Medication, Therapy Program Undergoes Expansion
By Josh Mitchell
Corinth Today News Editor
“Countless people” have been helped by a growing Corinth program that combines medication and therapy to fight opioid use disorder, an official said.
Medication-Assisted Treatment is expanding in Corinth and will now be administered in Region IV’s inpatient facility near the hospital. It has been offered on an outpatient basis through Region IV Mental Health Services in Corinth for about a year and a half.
“It is a total success,” said Adrian Owen, Region IV’s director of substance use.

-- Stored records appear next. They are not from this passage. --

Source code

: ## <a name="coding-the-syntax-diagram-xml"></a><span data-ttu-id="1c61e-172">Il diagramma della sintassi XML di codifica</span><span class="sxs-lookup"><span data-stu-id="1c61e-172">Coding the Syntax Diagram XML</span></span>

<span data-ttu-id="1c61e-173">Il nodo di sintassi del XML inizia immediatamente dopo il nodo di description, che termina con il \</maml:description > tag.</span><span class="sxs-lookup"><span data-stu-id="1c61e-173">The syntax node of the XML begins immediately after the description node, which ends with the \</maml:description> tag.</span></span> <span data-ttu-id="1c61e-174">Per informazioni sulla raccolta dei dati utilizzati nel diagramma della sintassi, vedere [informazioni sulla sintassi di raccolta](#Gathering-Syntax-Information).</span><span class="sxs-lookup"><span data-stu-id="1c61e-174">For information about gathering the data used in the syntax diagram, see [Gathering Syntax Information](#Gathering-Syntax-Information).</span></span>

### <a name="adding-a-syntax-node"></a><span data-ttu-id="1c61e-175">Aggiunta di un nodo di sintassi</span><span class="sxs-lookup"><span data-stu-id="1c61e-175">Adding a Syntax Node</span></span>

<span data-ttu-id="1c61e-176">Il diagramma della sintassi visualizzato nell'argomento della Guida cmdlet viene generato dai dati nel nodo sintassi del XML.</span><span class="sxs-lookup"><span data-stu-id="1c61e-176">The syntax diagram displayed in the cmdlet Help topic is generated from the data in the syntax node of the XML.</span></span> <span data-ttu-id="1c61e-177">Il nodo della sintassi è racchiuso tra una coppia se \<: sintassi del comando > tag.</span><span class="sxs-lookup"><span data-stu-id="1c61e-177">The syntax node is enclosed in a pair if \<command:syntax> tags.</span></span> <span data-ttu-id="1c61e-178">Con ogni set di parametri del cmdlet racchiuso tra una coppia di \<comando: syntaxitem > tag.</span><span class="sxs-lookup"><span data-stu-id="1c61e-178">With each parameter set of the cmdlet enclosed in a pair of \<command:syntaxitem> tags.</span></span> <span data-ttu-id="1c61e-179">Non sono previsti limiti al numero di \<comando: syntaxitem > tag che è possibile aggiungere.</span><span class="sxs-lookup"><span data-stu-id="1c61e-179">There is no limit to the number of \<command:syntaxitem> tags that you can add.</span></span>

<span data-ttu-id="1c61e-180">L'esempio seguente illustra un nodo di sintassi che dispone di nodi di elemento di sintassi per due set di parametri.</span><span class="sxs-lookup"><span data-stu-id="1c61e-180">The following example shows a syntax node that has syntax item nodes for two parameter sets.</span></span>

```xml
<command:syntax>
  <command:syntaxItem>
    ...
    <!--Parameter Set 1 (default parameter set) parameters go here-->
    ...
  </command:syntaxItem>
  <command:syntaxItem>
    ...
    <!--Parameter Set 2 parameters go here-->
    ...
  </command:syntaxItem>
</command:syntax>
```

The treatment works by prescribing medications to help with cravings while the person also takes part in therapy. People who were addicted to opioids are now fully employed, rebuilding relationships, regaining self confidence and getting the “sparkle in their eyes back,” Owen said.
“It’s called withdrawal management,” she added.

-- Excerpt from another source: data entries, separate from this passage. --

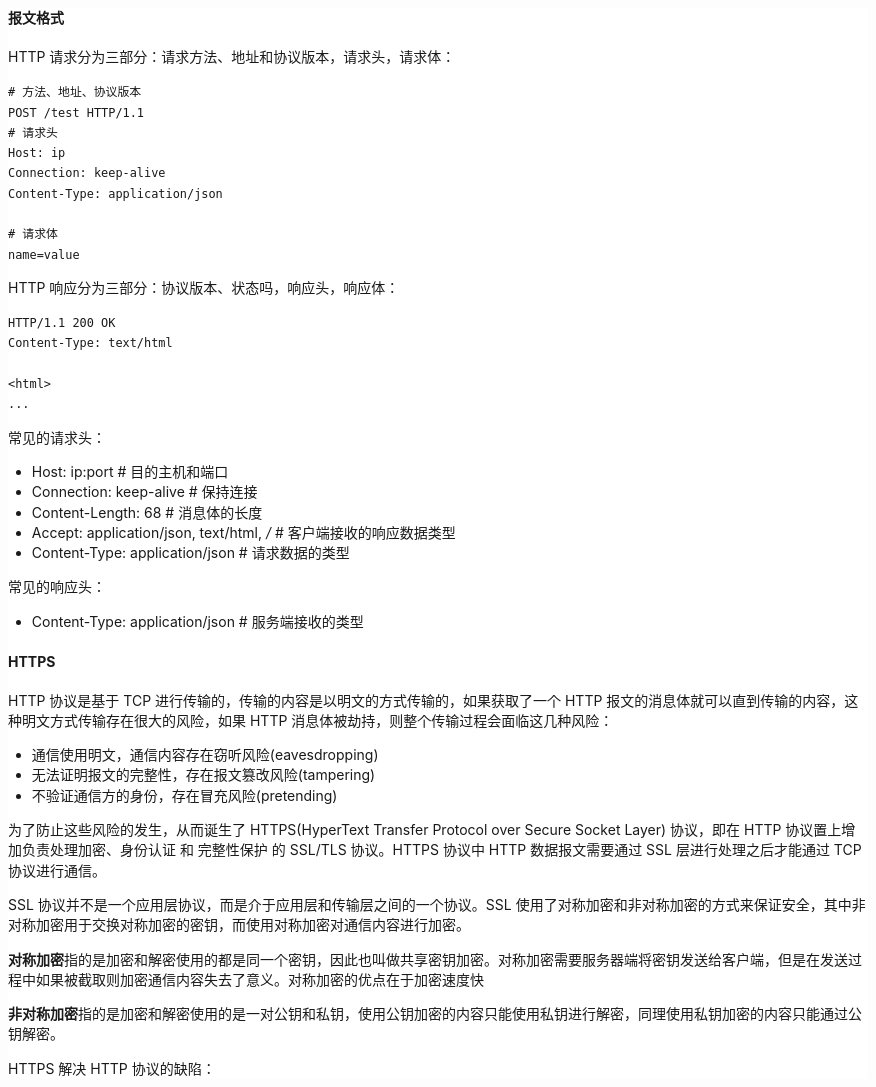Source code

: #### 报文格式

HTTP 请求分为三部分：请求方法、地址和协议版本，请求头，请求体：

```
# 方法、地址、协议版本
POST /test HTTP/1.1
# 请求头
Host: ip
Connection: keep-alive
Content-Type: application/json

# 请求体
name=value
```

HTTP 响应分为三部分：协议版本、状态吗，响应头，响应体：

```
HTTP/1.1 200 OK
Content-Type: text/html

<html>
...
```

常见的请求头：

- Host: ip:port             # 目的主机和端口
- Connection: keep-alive    # 保持连接
- Content-Length: 68        # 消息体的长度
- Accept: application/json, text/html, */* # 客户端接收的响应数据类型
- Content-Type: application/json    # 请求数据的类型

常见的响应头：

- Content-Type: application/json    # 服务端接收的类型


#### HTTPS

HTTP 协议是基于 TCP 进行传输的，传输的内容是以明文的方式传输的，如果获取了一个 HTTP 报文的消息体就可以直到传输的内容，这种明文方式传输存在很大的风险，如果 HTTP 消息体被劫持，则整个传输过程会面临这几种风险：

- 通信使用明文，通信内容存在窃听风险(eavesdropping)
- 无法证明报文的完整性，存在报文篡改风险(tampering)
- 不验证通信方的身份，存在冒充风险(pretending)

为了防止这些风险的发生，从而诞生了 HTTPS(HyperText Transfer Protocol over Secure Socket Layer) 协议，即在 HTTP 协议置上增加负责处理加密、身份认证 和 完整性保护 的 SSL/TLS 协议。HTTPS 协议中 HTTP 数据报文需要通过 SSL 层进行处理之后才能通过 TCP 协议进行通信。

SSL 协议并不是一个应用层协议，而是介于应用层和传输层之间的一个协议。SSL 使用了对称加密和非对称加密的方式来保证安全，其中非对称加密用于交换对称加密的密钥，而使用对称加密对通信内容进行加密。

**对称加密**指的是加密和解密使用的都是同一个密钥，因此也叫做共享密钥加密。对称加密需要服务器端将密钥发送给客户端，但是在发送过程中如果被截取则加密通信内容失去了意义。对称加密的优点在于加密速度快

**非对称加密**指的是加密和解密使用的是一对公钥和私钥，使用公钥加密的内容只能使用私钥进行解密，同理使用私钥加密的内容只能通过公钥解密。

HTTPS 解决 HTTP 协议的缺陷：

The medications help withdrawal symptoms while the person undergoes counseling, such as intensive outpatient therapy and peer support.

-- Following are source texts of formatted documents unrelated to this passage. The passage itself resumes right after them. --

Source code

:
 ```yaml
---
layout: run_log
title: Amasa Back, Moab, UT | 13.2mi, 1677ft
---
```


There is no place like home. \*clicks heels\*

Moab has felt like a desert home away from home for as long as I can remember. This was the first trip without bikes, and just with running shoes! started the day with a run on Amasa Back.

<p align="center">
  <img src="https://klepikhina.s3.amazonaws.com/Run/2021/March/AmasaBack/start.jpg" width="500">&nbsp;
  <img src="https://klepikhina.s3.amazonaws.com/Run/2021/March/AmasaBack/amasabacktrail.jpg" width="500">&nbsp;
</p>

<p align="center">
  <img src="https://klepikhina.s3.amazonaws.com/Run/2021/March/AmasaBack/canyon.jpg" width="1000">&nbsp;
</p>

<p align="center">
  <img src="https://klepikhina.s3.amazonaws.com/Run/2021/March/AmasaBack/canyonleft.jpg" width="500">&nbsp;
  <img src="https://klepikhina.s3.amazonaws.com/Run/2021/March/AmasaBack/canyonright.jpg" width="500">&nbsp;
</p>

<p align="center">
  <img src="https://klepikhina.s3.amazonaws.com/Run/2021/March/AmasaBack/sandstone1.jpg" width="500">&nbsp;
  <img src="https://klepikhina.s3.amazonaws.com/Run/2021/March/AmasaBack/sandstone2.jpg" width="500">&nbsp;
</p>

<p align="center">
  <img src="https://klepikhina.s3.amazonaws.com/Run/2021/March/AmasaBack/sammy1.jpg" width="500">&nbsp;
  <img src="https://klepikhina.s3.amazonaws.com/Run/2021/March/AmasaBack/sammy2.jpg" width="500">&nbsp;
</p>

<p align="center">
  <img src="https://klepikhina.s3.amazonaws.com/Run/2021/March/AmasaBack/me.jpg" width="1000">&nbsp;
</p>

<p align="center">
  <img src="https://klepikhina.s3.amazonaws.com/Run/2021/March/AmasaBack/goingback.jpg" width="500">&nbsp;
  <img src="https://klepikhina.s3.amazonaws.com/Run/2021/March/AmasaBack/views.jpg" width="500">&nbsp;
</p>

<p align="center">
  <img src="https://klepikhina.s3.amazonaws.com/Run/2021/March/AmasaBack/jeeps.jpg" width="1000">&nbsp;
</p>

About 40 people are enrolled in the outpatient medication-assisted treatment program each month who receive financial assistance, and a few more pay their own way. The goal is for the people to fully taper off the medication they use to fight the cravings. This has not happened yet, but Owen is optimistic that it soon will.
The two primary medications used in the program — suboxone and naltrexone — are taken orally each day. Suboxone is a controlled substance, but naltrexone is not and is “very mild” in comparison, Owen said. There is also a shot called vivitrol, which can be administered once a month as treatment progresses.
Region IV Mental Health Services covers a five-county area, and Corinth is currently the only location where medication-assisted treatment is offered. It may be expanded to DeSoto County next year, Owen said. People come to Corinth from throughout the region and even from out of state to use the program, she added.
Region IV’s Chemical Dependency Complex has been certified by the Board of Pharmacy to offer the program on an inpatient basis.
There are some people who disagree with medication-assisted treatment because they feel it just replaces opioids with another drug, Owen said. But she noted that Region IV’s program is an “evidence-based” treatment that uses therapy in combination with medication to help people battling opioid use disorder after being clinically assessed.
It is “rewarding” to offer a program that can prevent deaths, overdoses and improve people’s quality of life, she said. The length of time a person is in the program is individualized and could range from a few months to years, Owen said.